Provided records:
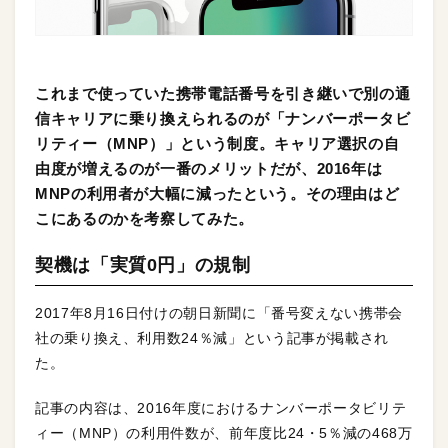
これまで使っていた携帯電話番号を引き継いで別の通
信キャリアに乗り換えられるのが「ナンバーポータビ
リティー（MNP）」という制度。キャリア選択の自
由度が増えるのが一番のメリットだが、2016年は
MNPの利用者が大幅に減ったという。その理由はど
こにあるのかを考察してみた。
契機は「実質0円」の規制
2017年8月16日付けの朝日新聞に「番号変えない携帯会
社の乗り換え、利用数24％減」という記事が掲載され
た。
記事の内容は、2016年度におけるナンバーポータビリテ
ィー（MNP）の利用件数が、前年度比24・5％減の468万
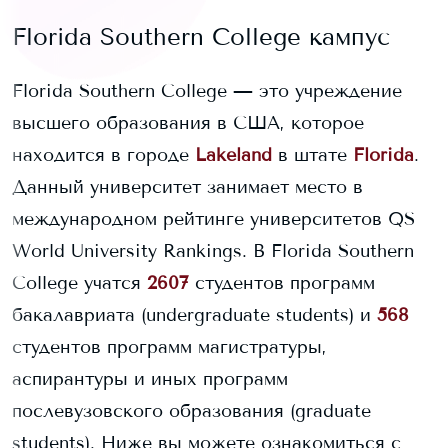
Florida Southern College
кампус
Florida Southern College
— это учреждение
высшего образования в США, которое
находится в городе
Lakeland
в штате
Florida
.
Данный университет занимает
место в
международном рейтинге университетов QS
World University Rankings.
В
Florida Southern
College
учатся
2607
студентов программ
бакалавриата (undergraduate students) и
568
студентов программ магистратуры,
аспирантуры и иных программ
послевузовского образования (graduate
students).
Ниже вы можете ознакомиться с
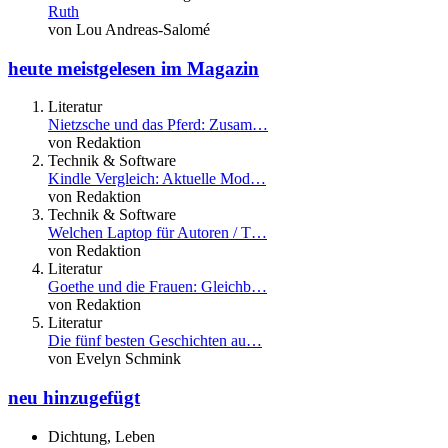
Ruth
von Lou Andreas-Salomé
heute meistgelesen im Magazin
Literatur
Nietzsche und das Pferd: Zusam…
von Redaktion
Technik & Software
Kindle Vergleich: Aktuelle Mod…
von Redaktion
Technik & Software
Welchen Laptop für Autoren / T…
von Redaktion
Literatur
Goethe und die Frauen: Gleichb…
von Redaktion
Literatur
Die fünf besten Geschichten au…
von Evelyn Schmink
neu hinzugefügt
Dichtung, Leben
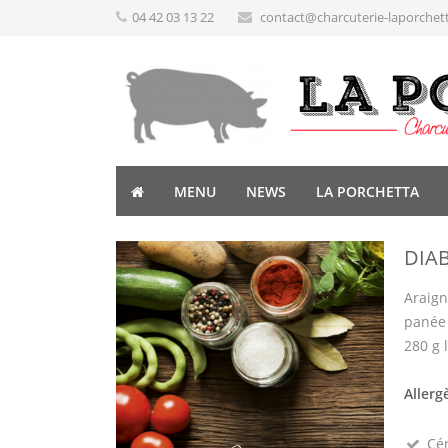
04 42 03 13 22
contact@charcuterie-laporchet
MENU
NEWS
LA PORCHETTA
DIA
Araign
panée 
280 g 
Allerg
Cé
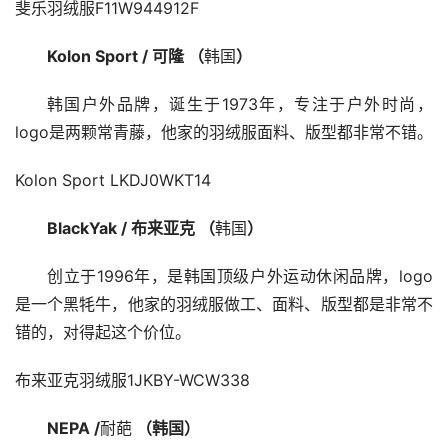
斐乐羽绒服F11W944912F
Kolon Sport / 可隆 （
韩国
）
韩国户外品牌，诞生于1973年，专注于户外时尚，
logo是两颗常青藤，他家的羽绒服面料、版型都非常不错。
Kolon Sport LKDJ0WKT14
BlackYak / 布来亚克 （
韩国
）
创立于1996年，是韩国顶级户外运动休闲品牌，logo
是一个黑牦牛，他家的羽绒服做工、面料、版型都是非常不
错的，对得起这个价位。
布来亚克羽绒服1JKBY-WCW338
NEPA /
耐葩
 （韩国）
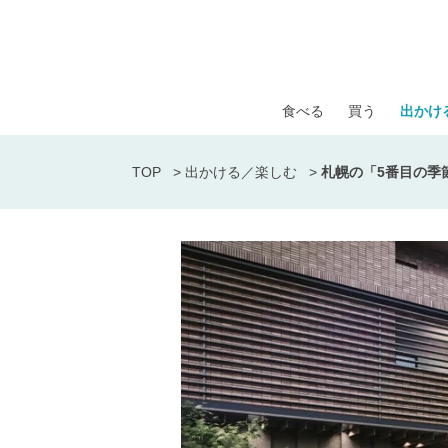
食べる
買う
出かけ
TOP
>
出かける／楽しむ
>
札幌の「5番目の季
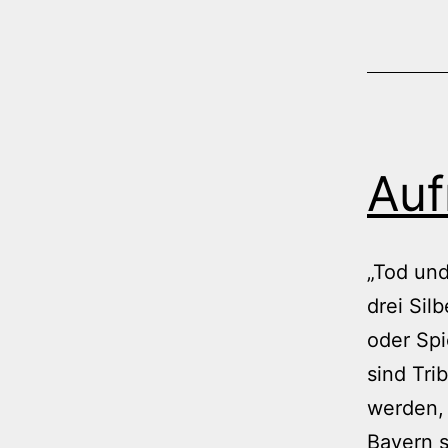
Auf
„Tod un
drei Sil
oder Spi
sind Tri
werden, 
Bayern s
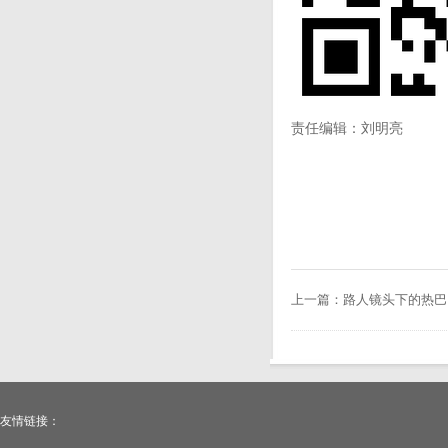
责任编辑：刘明亮
上一篇：
路人镜头下的热巴
友情链接：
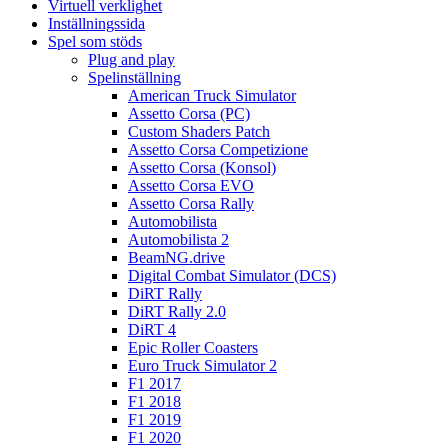
Virtuell verklighet
Inställningssida
Spel som stöds
Plug and play
Spelinställning
American Truck Simulator
Assetto Corsa (PC)
Custom Shaders Patch
Assetto Corsa Competizione
Assetto Corsa (Konsol)
Assetto Corsa EVO
Assetto Corsa Rally
Automobilista
Automobilista 2
BeamNG.drive
Digital Combat Simulator (DCS)
DiRT Rally
DiRT Rally 2.0
DiRT 4
Epic Roller Coasters
Euro Truck Simulator 2
F1 2017
F1 2018
F1 2019
F1 2020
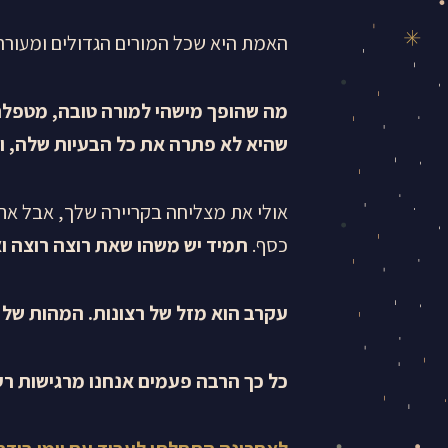
האמת היא שכל המורים הגדולים ומעורר
מה שהופך מישהי למורה טובה, מטפלת 
שהיא לא פתרה את כל הבעיות שלה, ו
אולי את מצליחה בקריירה שלך, אבל את
כסף.
תמיד יש משהו שאת רוצה רוצה וא
עקרב הוא מזל של רצונות. המהות של
כל כך הרבה פעמים אנחנו מרגישות רע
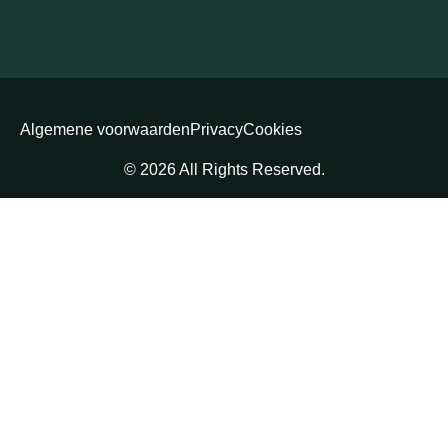
Algemene voorwaarden
Privacy
Cookies
© 2026 All Rights Reserved.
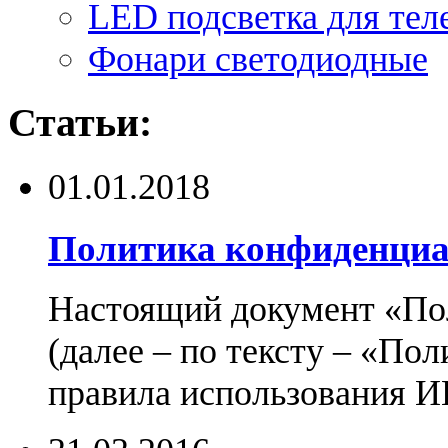
LED подсветка для тел
Фонари светодиодные
Статьи:
01.01.2018
Политика конфиденциа
Настоящий документ «По
(далее – по тексту – «По
правила использования И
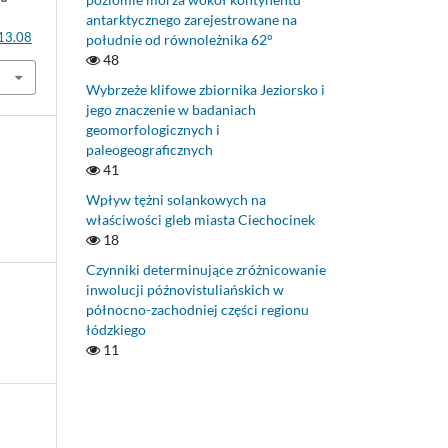
antarktycznego zarejestrowane na
.13.08
południe od równoleżnika 62°
48
Wybrzeże klifowe zbiornika Jeziorsko i
jego znaczenie w badaniach
geomorfologicznych i
paleogeograficznych
41
Wpływ tężni solankowych na
właściwości gleb miasta Ciechocinek
18
Czynniki determinujące zróżnicowanie
inwolucji późnovistuliańskich w
północno-zachodniej części regionu
łódzkiego
11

What you should do: Look through the entries above and copy each line that has "Corsa" in it.

Task output:
Assetto Corsa (PC)
Assetto Corsa Competizione
Assetto Corsa (Konsol)
Assetto Corsa EVO
Assetto Corsa Rally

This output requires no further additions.